*Task list*.
**1)** Translate into Spanish this sentence from the book review: "Ellie and Julia Cates have never been close."
**2)** In the book review, what position does Ellie Barton hold in Rain Valley?

Wacky plot keeps the pages turning and enduring schmaltzy romantic sequences.

Sisters work together to solve a child-abandonment case.

Ellie and Julia Cates have never been close. Julia is shy and brainy; Ellie gets by on charm and looks. Their differences must be tossed aside when a traumatized young girl wanders in from the forest into their hometown in Washington. The sisters’ professional skills are put to the test. Julia is a world-renowned child psychologist who has lost her edge. She is reeling from a case that went publicly sour. Though she was cleared of all wrongdoing, Julia’s name was tarnished, forcing her to shutter her Beverly Hills practice. Ellie Barton is the local police chief in Rain Valley, who’s never faced a tougher case. This is her chance to prove she is more than just a fading homecoming queen, but a scarcity of clues and a reluctant victim make locating the girl’s parents nearly impossible. Ellie places an SOS call to her sister; she needs an expert to rehabilitate this wild-child who has been living outside of civilization for years. Confronted with her professional demons, Julia once again has the opportunity to display her talents and salvage her reputation. Hannah (The Things We Do for Love, 2004, etc.) is at her best when writing from the girl’s perspective. The feral wolf-child keeps the reader interested long after the other, transparent characters have grown tiresome. Hannah’s torturously over-written romance passages are stale, but there are surprises in store as the sisters set about unearthing Alice’s past and creating a home for her.

*Data supplied*.
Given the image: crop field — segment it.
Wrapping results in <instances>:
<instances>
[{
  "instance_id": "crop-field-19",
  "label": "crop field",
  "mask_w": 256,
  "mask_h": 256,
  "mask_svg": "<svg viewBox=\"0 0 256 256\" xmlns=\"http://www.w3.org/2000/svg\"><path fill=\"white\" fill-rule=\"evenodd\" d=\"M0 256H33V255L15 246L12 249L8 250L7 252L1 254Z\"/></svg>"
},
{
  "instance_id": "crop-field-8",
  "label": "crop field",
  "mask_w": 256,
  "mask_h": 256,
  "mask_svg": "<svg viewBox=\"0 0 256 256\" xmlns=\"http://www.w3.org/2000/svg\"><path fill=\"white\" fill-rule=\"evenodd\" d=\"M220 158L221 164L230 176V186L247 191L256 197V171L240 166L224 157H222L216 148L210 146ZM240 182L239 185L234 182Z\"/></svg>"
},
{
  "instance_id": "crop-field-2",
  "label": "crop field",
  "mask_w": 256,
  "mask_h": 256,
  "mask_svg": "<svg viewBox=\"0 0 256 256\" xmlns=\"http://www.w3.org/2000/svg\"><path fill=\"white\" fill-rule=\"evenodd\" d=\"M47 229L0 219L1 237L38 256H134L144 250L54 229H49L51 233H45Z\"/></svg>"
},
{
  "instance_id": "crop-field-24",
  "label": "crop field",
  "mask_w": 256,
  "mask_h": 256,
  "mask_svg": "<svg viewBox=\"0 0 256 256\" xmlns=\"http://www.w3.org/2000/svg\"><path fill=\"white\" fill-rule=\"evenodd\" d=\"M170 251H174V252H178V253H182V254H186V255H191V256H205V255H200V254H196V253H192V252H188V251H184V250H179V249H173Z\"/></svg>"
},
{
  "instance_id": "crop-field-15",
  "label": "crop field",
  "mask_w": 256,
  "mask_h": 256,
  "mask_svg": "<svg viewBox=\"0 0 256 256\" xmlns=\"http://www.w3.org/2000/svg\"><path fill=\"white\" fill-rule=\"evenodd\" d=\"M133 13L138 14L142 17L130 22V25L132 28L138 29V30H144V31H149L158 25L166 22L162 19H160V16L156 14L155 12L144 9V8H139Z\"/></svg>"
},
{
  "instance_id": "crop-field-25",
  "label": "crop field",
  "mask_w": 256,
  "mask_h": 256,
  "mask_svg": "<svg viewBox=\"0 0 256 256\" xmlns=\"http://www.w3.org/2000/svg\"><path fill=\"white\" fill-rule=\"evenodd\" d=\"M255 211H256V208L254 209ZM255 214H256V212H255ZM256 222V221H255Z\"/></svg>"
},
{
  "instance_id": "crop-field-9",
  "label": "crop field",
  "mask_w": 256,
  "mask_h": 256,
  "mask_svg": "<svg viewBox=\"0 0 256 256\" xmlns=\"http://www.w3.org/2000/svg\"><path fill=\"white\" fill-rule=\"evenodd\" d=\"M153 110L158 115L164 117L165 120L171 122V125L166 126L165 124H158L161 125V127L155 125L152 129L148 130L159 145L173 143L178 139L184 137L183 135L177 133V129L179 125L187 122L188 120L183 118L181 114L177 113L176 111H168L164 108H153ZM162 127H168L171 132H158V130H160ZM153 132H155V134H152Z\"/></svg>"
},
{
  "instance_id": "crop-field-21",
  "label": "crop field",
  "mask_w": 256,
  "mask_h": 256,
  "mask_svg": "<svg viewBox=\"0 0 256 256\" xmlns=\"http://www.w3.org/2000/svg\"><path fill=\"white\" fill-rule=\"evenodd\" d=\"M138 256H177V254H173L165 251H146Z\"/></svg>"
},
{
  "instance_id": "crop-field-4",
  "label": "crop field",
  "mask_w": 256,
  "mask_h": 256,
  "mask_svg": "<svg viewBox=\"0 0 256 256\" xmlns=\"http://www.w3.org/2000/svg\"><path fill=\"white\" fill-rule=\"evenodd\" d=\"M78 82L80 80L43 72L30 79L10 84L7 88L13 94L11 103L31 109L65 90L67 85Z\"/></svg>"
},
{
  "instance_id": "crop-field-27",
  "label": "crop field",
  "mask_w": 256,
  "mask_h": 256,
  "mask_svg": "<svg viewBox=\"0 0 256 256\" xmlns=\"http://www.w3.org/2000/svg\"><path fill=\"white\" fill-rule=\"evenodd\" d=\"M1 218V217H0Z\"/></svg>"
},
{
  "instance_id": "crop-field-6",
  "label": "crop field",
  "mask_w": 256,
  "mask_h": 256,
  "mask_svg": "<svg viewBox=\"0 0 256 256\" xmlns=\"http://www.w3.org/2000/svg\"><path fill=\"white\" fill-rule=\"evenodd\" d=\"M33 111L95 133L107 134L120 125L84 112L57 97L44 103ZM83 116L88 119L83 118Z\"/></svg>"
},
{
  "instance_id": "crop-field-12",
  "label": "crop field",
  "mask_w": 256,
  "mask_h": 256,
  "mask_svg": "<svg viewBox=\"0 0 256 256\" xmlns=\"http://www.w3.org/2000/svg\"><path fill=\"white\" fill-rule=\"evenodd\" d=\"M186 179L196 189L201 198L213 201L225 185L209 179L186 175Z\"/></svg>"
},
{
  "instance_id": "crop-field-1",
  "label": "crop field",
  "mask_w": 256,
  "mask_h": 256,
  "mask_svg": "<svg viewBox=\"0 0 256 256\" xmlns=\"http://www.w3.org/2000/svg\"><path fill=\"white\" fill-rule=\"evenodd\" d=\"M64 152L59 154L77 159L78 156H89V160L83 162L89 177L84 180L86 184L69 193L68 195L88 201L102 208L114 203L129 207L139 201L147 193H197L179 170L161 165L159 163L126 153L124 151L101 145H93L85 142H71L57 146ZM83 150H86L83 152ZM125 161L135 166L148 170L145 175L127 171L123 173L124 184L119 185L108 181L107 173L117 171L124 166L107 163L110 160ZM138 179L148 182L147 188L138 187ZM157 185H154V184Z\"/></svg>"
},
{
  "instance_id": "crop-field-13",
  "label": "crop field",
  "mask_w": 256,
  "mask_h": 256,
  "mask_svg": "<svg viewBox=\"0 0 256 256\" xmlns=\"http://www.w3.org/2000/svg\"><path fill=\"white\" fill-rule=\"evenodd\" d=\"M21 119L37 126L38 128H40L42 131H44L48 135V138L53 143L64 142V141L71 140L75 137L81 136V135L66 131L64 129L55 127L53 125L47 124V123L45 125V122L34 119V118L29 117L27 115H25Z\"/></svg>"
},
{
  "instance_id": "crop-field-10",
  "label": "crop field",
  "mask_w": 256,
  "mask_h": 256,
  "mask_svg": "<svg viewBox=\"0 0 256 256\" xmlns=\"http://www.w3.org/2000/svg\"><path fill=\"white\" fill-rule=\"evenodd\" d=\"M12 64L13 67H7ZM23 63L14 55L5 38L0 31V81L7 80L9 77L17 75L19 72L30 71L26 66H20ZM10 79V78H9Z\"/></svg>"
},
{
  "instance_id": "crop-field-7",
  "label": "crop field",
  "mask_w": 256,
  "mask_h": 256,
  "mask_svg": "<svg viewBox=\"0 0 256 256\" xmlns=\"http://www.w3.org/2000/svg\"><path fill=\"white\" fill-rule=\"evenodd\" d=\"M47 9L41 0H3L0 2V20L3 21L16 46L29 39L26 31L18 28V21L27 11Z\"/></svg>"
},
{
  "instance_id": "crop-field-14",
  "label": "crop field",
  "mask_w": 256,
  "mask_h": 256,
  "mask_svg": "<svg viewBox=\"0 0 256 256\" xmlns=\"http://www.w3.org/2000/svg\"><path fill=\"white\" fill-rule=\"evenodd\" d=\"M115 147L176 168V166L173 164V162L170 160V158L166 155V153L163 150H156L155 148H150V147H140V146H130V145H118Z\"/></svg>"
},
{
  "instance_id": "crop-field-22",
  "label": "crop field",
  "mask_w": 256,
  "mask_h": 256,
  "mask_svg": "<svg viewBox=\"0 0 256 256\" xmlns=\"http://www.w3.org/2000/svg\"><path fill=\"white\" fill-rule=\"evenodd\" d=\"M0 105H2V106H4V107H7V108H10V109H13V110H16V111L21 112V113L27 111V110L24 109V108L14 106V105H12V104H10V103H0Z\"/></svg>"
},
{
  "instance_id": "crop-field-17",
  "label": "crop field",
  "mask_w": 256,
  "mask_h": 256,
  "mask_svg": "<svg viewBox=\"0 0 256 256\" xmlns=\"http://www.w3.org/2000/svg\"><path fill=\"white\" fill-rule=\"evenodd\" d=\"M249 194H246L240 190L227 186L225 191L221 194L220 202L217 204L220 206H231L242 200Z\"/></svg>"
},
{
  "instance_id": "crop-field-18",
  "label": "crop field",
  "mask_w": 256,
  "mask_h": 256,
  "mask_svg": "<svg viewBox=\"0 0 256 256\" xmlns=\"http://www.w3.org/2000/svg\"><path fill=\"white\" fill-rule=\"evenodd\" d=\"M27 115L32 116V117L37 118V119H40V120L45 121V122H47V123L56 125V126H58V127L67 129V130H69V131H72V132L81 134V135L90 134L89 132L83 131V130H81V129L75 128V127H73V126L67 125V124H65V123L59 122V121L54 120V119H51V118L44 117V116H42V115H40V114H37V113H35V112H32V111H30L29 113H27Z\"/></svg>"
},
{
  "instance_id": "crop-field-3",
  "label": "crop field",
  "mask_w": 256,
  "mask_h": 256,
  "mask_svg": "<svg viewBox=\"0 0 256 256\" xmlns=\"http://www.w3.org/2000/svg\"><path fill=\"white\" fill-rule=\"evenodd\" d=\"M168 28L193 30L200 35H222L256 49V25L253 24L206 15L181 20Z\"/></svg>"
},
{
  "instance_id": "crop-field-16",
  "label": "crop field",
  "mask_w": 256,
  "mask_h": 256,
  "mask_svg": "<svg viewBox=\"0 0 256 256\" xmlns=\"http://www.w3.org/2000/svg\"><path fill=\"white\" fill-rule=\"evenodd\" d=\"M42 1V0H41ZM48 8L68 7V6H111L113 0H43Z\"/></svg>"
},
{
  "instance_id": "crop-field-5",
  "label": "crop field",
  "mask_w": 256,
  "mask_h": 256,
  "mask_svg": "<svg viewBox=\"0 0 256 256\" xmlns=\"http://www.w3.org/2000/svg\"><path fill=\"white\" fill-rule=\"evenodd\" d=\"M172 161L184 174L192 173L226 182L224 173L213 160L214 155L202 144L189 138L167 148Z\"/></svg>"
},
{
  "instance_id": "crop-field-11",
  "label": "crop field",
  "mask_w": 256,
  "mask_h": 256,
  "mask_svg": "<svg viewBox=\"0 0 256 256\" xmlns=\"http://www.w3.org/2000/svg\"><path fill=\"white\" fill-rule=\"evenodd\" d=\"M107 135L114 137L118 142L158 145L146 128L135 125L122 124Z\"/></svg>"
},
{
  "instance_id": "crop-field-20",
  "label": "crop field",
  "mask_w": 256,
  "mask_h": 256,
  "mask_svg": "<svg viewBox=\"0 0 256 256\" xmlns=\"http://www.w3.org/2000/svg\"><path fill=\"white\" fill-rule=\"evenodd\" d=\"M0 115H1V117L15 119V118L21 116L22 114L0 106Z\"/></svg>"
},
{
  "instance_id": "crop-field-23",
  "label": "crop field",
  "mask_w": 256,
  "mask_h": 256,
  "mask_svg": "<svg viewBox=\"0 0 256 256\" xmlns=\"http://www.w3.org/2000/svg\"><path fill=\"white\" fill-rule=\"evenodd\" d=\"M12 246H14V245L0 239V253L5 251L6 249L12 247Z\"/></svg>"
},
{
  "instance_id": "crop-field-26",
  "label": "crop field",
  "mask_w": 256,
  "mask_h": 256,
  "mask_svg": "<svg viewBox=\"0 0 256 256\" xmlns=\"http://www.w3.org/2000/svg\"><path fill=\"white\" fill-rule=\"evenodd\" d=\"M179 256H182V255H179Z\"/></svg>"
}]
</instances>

*Expected results*.
**1)** Ellie y Julia Cates nunca han sido cercanas.

**2)** She is the local police chief.